Dr. Rachel Pain speaks at CUNY
Dr. Rachel Pain's talk "Bringing terrorism home: fear, security and domestic violence" will take place Wednesday, February 22nd, 11:45am-1:45pm at the CUNY Graduate Center.
“Bringing terrorism home: fear, security and domestic violence”
Dr. Rachel Pain, Department of Geography, Durham University, UK
Wednesday, February 22nd, 11:45am-1:45pm
CUNY Graduate Center
Environmental and Social Psychology, 6th Floor
365 Fifth Avenue, NY NY 10016
This event is free and open to the public!
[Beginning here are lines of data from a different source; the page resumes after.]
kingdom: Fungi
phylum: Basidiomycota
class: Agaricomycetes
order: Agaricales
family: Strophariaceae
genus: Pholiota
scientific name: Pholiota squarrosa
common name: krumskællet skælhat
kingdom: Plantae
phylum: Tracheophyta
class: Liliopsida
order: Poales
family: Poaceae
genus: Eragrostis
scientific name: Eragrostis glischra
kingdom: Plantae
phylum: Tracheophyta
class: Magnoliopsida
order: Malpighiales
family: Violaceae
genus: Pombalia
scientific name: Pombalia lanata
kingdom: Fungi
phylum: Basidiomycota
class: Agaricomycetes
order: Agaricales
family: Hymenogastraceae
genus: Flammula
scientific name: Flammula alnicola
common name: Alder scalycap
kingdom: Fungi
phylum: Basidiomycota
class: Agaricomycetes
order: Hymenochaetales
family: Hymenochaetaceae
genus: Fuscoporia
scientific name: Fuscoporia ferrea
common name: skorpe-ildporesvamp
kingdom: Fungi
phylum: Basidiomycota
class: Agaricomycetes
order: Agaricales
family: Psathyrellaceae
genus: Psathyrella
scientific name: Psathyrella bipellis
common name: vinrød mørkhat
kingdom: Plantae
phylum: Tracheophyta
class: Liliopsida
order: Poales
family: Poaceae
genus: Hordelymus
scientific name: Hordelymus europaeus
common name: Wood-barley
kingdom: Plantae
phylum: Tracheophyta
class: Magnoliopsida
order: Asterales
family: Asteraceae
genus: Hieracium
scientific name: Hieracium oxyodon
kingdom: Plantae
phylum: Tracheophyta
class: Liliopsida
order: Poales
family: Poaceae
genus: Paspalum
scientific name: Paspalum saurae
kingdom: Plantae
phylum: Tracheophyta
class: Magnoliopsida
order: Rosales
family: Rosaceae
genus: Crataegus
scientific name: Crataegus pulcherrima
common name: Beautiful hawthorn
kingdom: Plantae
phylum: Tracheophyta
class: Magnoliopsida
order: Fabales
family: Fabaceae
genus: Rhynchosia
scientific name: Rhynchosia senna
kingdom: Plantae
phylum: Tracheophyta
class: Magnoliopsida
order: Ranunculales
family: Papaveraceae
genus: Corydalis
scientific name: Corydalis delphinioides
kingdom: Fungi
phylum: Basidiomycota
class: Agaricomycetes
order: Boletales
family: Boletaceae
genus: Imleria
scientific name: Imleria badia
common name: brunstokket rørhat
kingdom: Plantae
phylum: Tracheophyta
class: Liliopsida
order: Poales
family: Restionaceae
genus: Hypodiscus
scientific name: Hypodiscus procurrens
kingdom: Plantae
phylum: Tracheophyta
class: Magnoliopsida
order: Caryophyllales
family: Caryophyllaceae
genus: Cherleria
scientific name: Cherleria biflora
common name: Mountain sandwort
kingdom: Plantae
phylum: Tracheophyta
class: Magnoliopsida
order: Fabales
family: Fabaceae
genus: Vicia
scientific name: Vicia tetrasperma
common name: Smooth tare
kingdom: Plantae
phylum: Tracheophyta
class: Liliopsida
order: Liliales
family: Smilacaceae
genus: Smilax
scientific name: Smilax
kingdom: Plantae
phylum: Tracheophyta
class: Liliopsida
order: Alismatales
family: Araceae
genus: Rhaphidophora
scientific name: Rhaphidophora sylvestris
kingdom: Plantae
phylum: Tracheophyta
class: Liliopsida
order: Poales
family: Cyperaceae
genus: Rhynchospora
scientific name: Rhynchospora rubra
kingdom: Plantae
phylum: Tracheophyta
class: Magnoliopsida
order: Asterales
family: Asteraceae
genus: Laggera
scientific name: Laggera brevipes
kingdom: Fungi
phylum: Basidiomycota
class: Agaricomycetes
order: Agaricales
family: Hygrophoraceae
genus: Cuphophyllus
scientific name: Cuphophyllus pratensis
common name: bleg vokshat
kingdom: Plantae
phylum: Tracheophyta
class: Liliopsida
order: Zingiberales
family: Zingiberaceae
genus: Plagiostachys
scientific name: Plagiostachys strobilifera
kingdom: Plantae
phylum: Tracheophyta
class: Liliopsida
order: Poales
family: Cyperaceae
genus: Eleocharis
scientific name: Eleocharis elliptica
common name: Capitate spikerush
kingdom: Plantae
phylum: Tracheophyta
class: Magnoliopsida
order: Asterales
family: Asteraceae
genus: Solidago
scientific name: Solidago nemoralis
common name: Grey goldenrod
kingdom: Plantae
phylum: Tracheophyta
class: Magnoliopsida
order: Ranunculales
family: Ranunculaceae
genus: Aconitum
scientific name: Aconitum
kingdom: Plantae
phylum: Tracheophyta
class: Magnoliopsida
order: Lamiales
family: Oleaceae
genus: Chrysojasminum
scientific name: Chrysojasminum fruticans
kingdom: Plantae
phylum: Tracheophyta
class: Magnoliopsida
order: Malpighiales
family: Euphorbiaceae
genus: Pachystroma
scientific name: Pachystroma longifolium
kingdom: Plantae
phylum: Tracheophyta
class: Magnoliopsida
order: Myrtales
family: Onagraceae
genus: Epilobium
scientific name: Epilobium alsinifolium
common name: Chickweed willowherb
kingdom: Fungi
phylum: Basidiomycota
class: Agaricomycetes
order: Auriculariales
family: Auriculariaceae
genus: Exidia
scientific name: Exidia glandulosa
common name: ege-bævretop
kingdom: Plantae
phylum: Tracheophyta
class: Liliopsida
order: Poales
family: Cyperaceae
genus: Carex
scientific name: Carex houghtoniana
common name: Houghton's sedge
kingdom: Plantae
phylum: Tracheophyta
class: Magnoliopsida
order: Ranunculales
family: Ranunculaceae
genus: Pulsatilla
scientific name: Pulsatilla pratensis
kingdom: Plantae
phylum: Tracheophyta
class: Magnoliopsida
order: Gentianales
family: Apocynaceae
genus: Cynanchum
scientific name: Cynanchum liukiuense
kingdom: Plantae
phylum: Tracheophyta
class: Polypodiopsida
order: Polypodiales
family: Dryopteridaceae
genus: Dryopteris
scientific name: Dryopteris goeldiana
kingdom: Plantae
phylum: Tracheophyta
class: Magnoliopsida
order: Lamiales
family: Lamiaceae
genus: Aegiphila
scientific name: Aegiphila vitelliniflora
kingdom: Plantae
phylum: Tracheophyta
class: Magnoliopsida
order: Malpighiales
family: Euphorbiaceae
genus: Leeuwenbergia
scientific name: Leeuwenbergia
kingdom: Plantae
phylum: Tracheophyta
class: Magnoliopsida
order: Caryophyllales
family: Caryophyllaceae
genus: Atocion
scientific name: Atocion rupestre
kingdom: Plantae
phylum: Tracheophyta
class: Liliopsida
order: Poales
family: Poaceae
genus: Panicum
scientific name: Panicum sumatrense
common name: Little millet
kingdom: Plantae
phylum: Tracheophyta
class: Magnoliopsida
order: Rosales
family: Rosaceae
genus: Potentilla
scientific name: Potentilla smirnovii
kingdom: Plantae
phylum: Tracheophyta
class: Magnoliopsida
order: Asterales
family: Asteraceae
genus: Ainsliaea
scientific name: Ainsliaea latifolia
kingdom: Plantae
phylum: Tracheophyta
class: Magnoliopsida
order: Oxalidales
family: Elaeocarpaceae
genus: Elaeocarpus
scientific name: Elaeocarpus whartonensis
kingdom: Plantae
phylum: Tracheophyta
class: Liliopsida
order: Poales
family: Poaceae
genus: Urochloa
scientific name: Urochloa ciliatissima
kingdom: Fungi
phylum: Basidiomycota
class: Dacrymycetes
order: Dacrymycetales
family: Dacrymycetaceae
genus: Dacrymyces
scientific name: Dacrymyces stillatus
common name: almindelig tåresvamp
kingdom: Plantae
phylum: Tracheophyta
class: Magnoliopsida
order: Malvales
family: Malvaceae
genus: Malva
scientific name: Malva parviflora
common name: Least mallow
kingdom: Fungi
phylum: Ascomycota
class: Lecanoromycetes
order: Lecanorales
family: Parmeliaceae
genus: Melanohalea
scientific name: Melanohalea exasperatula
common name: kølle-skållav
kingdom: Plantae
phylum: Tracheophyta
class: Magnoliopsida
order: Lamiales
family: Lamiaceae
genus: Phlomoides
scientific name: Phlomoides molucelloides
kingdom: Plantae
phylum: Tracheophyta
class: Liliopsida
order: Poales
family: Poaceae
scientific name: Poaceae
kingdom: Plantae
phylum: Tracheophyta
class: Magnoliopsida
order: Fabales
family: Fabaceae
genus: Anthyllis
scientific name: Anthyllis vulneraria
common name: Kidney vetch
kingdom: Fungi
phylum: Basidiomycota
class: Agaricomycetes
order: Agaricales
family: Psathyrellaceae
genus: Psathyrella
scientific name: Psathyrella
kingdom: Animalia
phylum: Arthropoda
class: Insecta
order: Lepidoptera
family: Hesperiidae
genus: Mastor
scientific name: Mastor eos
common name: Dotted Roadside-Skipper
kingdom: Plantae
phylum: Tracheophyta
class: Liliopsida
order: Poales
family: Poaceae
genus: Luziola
In this paper, domestic violence is understood as everyday
terrorism. The effect of terrorism rests on its ability to exert some
control over everyday geographies. I focus on the ways in which emotions
have been understood to play a role in this coercion, by reviewing
ideas from medical, political and feminist science. Moving between
analysis of global terrorism and analysis of intimate partner violence
muddies the boundaries between forms of violence that are framed as
public, political and spectacular; and forms of violence that are framed
as private, apolitical and mundane. How do understandings of terror
change when fear is framed as having liberatory as well as oppressive
potential? Rather than identifying parallels, the aim is to explore the
diversity of geographies of terror, but at the same time to question the
different levels of academic, public and policy attention given to its
various forms. I will refer to emerging findings from research with
survivors that forefronts their analysis and agency.
This event is sponsored by the
Social-Personality and Environmental Psychology Programs; The Center for
Place, Culture, and Politics; Center for the Study of Women and
Society; Public Science Project; and the SpaceTime Research Collective
of The Graduate Center of the City University of New York (CUNY).